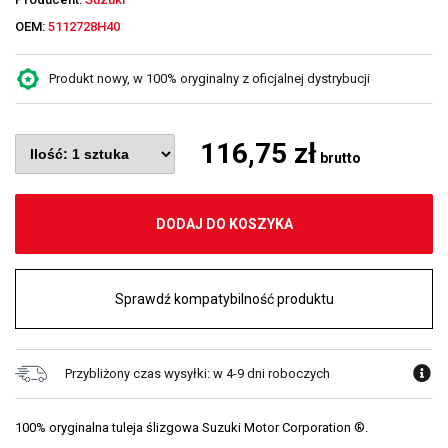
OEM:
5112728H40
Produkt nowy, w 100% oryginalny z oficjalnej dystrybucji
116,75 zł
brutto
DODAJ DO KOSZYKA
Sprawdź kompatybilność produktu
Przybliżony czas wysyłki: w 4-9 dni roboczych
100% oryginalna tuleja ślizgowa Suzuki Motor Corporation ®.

- - -

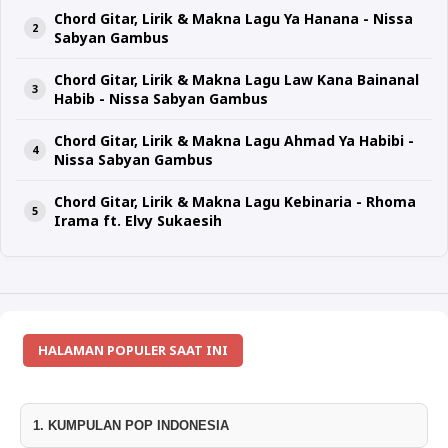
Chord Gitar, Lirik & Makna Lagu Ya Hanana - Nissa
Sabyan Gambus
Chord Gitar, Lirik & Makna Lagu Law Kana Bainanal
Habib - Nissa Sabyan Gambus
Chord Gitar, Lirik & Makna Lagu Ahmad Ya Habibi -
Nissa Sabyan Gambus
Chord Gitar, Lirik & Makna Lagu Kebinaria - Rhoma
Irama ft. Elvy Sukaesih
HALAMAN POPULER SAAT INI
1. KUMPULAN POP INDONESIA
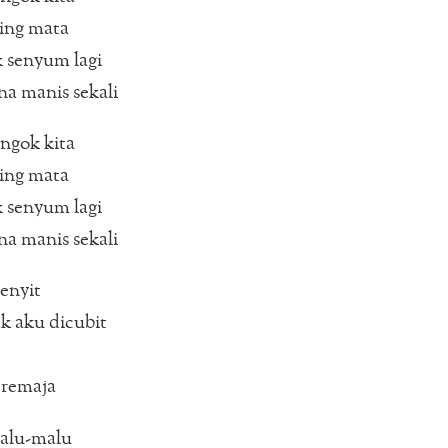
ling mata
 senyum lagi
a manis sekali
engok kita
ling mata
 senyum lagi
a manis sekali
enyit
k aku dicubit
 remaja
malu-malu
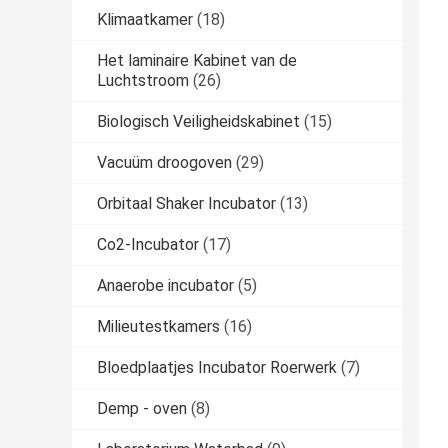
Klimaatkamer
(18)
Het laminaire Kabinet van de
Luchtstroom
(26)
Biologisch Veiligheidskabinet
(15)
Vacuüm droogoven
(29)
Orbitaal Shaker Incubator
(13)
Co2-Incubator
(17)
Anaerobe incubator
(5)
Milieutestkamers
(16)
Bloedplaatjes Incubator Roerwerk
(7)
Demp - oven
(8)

- - -

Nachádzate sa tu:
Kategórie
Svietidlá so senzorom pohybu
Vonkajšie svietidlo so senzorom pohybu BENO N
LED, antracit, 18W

- - -

### What needs to be done
Gather every line above that contains the word "Sabyan" and copy each one word for word.

### Result of this task
Sabyan Gambus
Habib - Nissa Sabyan Gambus
Nissa Sabyan Gambus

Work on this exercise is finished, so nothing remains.